* [Task statement] Reproduce each line below with no changes.

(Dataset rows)
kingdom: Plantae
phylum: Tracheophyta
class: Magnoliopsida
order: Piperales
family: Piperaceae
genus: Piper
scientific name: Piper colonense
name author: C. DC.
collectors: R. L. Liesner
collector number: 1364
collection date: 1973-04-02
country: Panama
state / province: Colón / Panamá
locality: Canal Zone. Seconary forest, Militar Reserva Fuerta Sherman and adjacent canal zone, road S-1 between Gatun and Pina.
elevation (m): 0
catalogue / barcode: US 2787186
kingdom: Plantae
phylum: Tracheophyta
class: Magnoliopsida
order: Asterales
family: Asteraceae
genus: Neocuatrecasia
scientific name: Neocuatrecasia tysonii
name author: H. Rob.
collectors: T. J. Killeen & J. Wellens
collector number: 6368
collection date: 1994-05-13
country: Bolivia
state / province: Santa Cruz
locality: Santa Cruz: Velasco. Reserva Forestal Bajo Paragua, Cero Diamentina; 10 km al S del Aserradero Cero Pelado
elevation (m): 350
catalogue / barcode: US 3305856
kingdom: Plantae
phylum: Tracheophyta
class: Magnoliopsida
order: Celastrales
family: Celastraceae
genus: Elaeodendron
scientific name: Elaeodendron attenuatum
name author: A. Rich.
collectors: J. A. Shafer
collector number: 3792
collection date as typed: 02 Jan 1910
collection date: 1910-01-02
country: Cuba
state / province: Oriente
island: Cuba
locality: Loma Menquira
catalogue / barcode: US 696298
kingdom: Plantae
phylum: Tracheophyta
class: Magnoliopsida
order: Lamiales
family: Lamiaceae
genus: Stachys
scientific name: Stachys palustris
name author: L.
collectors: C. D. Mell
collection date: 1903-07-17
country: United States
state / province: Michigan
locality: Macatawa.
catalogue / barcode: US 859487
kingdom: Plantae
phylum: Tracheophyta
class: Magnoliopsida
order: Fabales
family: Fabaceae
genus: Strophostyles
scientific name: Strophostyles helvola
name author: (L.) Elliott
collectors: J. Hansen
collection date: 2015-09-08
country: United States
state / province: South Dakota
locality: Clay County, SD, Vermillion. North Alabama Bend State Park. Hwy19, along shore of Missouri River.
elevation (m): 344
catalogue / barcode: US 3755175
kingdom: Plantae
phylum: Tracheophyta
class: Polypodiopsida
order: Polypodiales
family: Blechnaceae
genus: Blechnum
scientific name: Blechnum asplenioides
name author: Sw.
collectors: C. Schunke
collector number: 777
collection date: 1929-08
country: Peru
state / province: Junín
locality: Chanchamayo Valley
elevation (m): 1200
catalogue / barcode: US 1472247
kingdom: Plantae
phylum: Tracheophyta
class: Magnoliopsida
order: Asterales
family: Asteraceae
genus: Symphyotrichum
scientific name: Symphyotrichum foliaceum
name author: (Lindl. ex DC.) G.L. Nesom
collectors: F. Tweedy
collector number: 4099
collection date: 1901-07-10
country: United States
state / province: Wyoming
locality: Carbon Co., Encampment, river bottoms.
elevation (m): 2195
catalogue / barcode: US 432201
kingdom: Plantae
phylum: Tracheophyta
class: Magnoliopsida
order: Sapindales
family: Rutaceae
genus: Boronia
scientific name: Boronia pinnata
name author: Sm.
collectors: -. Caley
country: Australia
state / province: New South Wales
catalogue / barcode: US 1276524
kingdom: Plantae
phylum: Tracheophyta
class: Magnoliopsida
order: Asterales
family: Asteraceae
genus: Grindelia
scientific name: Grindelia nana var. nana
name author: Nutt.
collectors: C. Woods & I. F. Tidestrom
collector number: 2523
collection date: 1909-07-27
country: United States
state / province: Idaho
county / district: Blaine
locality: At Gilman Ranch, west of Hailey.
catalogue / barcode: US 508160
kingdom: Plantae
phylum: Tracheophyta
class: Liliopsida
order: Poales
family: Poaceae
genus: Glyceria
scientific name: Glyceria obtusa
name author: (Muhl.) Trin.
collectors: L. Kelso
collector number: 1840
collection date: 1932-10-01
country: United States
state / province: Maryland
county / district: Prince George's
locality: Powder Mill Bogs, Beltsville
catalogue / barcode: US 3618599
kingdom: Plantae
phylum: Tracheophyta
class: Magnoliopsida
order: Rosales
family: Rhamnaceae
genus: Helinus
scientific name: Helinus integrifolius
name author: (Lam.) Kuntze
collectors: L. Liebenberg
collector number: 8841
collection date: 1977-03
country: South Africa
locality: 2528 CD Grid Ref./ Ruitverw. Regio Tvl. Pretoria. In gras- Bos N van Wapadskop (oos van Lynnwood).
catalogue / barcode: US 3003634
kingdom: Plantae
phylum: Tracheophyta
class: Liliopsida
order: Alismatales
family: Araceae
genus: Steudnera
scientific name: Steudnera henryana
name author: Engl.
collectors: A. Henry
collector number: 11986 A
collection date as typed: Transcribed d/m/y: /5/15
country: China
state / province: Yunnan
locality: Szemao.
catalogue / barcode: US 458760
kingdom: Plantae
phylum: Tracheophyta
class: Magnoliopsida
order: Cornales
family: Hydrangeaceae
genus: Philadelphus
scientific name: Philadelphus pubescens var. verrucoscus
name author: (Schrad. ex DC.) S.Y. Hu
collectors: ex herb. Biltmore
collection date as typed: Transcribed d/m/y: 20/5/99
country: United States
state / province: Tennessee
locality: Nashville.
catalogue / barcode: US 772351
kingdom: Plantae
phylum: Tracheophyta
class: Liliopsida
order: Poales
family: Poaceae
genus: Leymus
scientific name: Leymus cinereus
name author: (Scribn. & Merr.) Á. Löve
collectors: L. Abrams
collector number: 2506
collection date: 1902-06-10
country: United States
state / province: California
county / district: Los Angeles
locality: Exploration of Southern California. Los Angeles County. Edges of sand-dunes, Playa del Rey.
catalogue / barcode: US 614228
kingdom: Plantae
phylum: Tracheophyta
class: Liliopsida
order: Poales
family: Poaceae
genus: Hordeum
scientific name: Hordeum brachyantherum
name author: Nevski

* [Answer]
kingdom: Plantae
phylum: Tracheophyta
class: Magnoliopsida
order: Piperales
family: Piperaceae
genus: Piper
scientific name: Piper colonense
name author: C. DC.
collectors: R. L. Liesner
collector number: 1364
collection date: 1973-04-02
country: Panama
state / province: Colón / Panamá
locality: Canal Zone. Seconary forest, Militar Reserva Fuerta Sherman and adjacent canal zone, road S-1 between Gatun and Pina.
elevation (m): 0
catalogue / barcode: US 2787186
kingdom: Plantae
phylum: Tracheophyta
class: Magnoliopsida
order: Asterales
family: Asteraceae
genus: Neocuatrecasia
scientific name: Neocuatrecasia tysonii
name author: H. Rob.
collectors: T. J. Killeen & J. Wellens
collector number: 6368
collection date: 1994-05-13
country: Bolivia
state / province: Santa Cruz
locality: Santa Cruz: Velasco. Reserva Forestal Bajo Paragua, Cero Diamentina; 10 km al S del Aserradero Cero Pelado
elevation (m): 350
catalogue / barcode: US 3305856
kingdom: Plantae
phylum: Tracheophyta
class: Magnoliopsida
order: Celastrales
family: Celastraceae
genus: Elaeodendron
scientific name: Elaeodendron attenuatum
name author: A. Rich.
collectors: J. A. Shafer
collector number: 3792
collection date as typed: 02 Jan 1910
collection date: 1910-01-02
country: Cuba
state / province: Oriente
island: Cuba
locality: Loma Menquira
catalogue / barcode: US 696298
kingdom: Plantae
phylum: Tracheophyta
class: Magnoliopsida
order: Lamiales
family: Lamiaceae
genus: Stachys
scientific name: Stachys palustris
name author: L.
collectors: C. D. Mell
collection date: 1903-07-17
country: United States
state / province: Michigan
locality: Macatawa.
catalogue / barcode: US 859487
kingdom: Plantae
phylum: Tracheophyta
class: Magnoliopsida
order: Fabales
family: Fabaceae
genus: Strophostyles
scientific name: Strophostyles helvola
name author: (L.) Elliott
collectors: J. Hansen
collection date: 2015-09-08
country: United States
state / province: South Dakota
locality: Clay County, SD, Vermillion. North Alabama Bend State Park. Hwy19, along shore of Missouri River.
elevation (m): 344
catalogue / barcode: US 3755175
kingdom: Plantae
phylum: Tracheophyta
class: Polypodiopsida
order: Polypodiales
family: Blechnaceae
genus: Blechnum
scientific name: Blechnum asplenioides
name author: Sw.
collectors: C. Schunke
collector number: 777
collection date: 1929-08
country: Peru
state / province: Junín
locality: Chanchamayo Valley
elevation (m): 1200
catalogue / barcode: US 1472247
kingdom: Plantae
phylum: Tracheophyta
class: Magnoliopsida
order: Asterales
family: Asteraceae
genus: Symphyotrichum
scientific name: Symphyotrichum foliaceum
name author: (Lindl. ex DC.) G.L. Nesom
collectors: F. Tweedy
collector number: 4099
collection date: 1901-07-10
country: United States
state / province: Wyoming
locality: Carbon Co., Encampment, river bottoms.
elevation (m): 2195
catalogue / barcode: US 432201
kingdom: Plantae
phylum: Tracheophyta
class: Magnoliopsida
order: Sapindales
family: Rutaceae
genus: Boronia
scientific name: Boronia pinnata
name author: Sm.
collectors: -. Caley
country: Australia
state / province: New South Wales
catalogue / barcode: US 1276524
kingdom: Plantae
phylum: Tracheophyta
class: Magnoliopsida
order: Asterales
family: Asteraceae
genus: Grindelia
scientific name: Grindelia nana var. nana
name author: Nutt.
collectors: C. Woods & I. F. Tidestrom
collector number: 2523
collection date: 1909-07-27
country: United States
state / province: Idaho
county / district: Blaine
locality: At Gilman Ranch, west of Hailey.
catalogue / barcode: US 508160
kingdom: Plantae
phylum: Tracheophyta
class: Liliopsida
order: Poales
family: Poaceae
genus: Glyceria
scientific name: Glyceria obtusa
name author: (Muhl.) Trin.
collectors: L. Kelso
collector number: 1840
collection date: 1932-10-01
country: United States
state / province: Maryland
county / district: Prince George's
locality: Powder Mill Bogs, Beltsville
catalogue / barcode: US 3618599
kingdom: Plantae
phylum: Tracheophyta
class: Magnoliopsida
order: Rosales
family: Rhamnaceae
genus: Helinus
scientific name: Helinus integrifolius
name author: (Lam.) Kuntze
collectors: L. Liebenberg
collector number: 8841
collection date: 1977-03
country: South Africa
locality: 2528 CD Grid Ref./ Ruitverw. Regio Tvl. Pretoria. In gras- Bos N van Wapadskop (oos van Lynnwood).
catalogue / barcode: US 3003634
kingdom: Plantae
phylum: Tracheophyta
class: Liliopsida
order: Alismatales
family: Araceae
genus: Steudnera
scientific name: Steudnera henryana
name author: Engl.
collectors: A. Henry
collector number: 11986 A
collection date as typed: Transcribed d/m/y: /5/15
country: China
state / province: Yunnan
locality: Szemao.
catalogue / barcode: US 458760
kingdom: Plantae
phylum: Tracheophyta
class: Magnoliopsida
order: Cornales
family: Hydrangeaceae
genus: Philadelphus
scientific name: Philadelphus pubescens var. verrucoscus
name author: (Schrad. ex DC.) S.Y. Hu
collectors: ex herb. Biltmore
collection date as typed: Transcribed d/m/y: 20/5/99
country: United States
state / province: Tennessee
locality: Nashville.
catalogue / barcode: US 772351
kingdom: Plantae
phylum: Tracheophyta
class: Liliopsida
order: Poales
family: Poaceae
genus: Leymus
scientific name: Leymus cinereus
name author: (Scribn. & Merr.) Á. Löve
collectors: L. Abrams
collector number: 2506
collection date: 1902-06-10
country: United States
state / province: California
county / district: Los Angeles
locality: Exploration of Southern California. Los Angeles County. Edges of sand-dunes, Playa del Rey.
catalogue / barcode: US 614228
kingdom: Plantae
phylum: Tracheophyta
class: Liliopsida
order: Poales
family: Poaceae
genus: Hordeum
scientific name: Hordeum brachyantherum
name author: Nevski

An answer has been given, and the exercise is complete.